§ Directions for this task
Print every line of each record below word for word, omitting the pictures.

§ Input material
-- BEGIN --

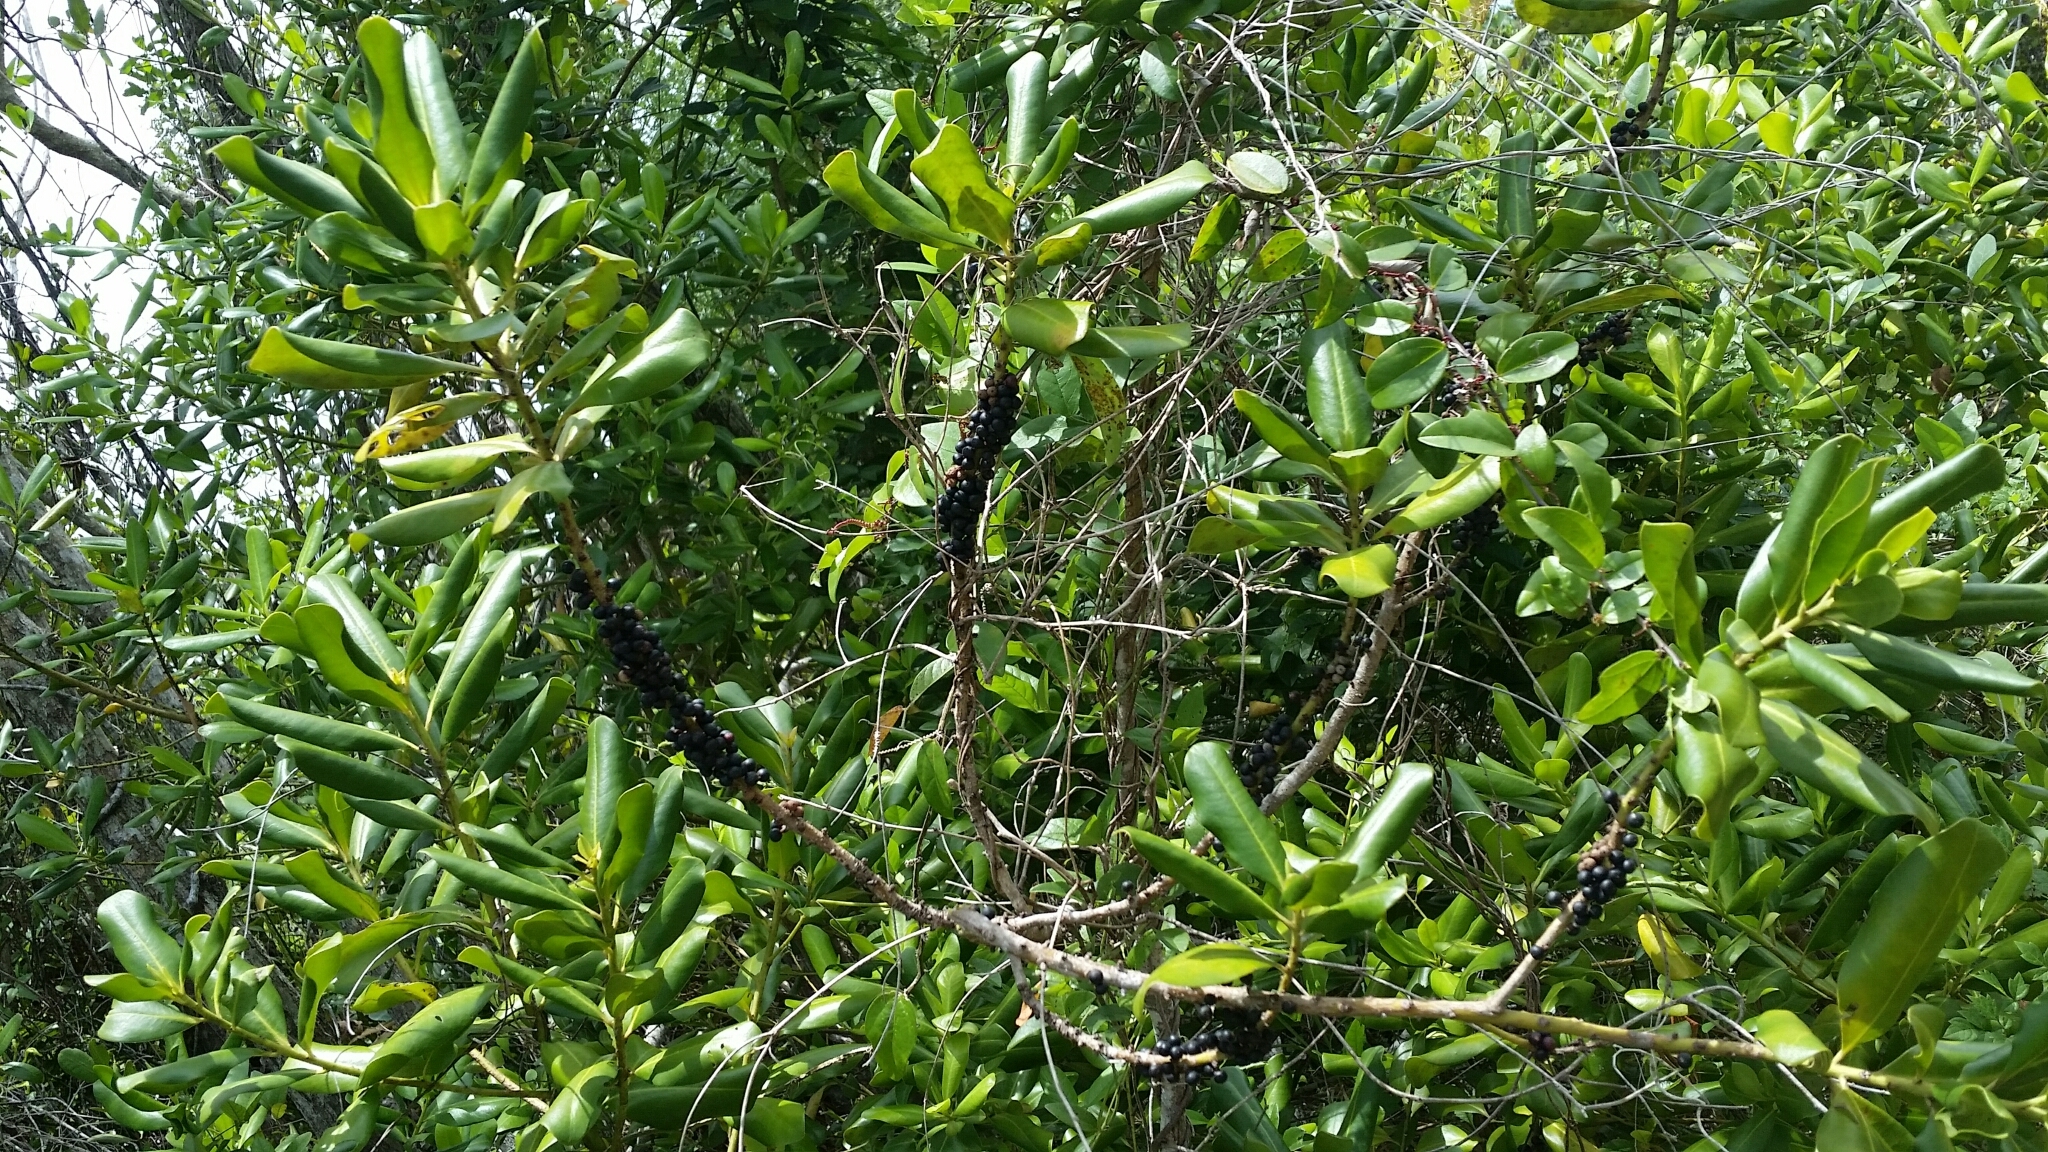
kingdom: Plantae
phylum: Tracheophyta
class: Magnoliopsida
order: Ericales
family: Primulaceae
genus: Myrsine
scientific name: Myrsine floridana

-- END --

§ Solved problem
kingdom: Plantae
phylum: Tracheophyta
class: Magnoliopsida
order: Ericales
family: Primulaceae
genus: Myrsine
scientific name: Myrsine floridana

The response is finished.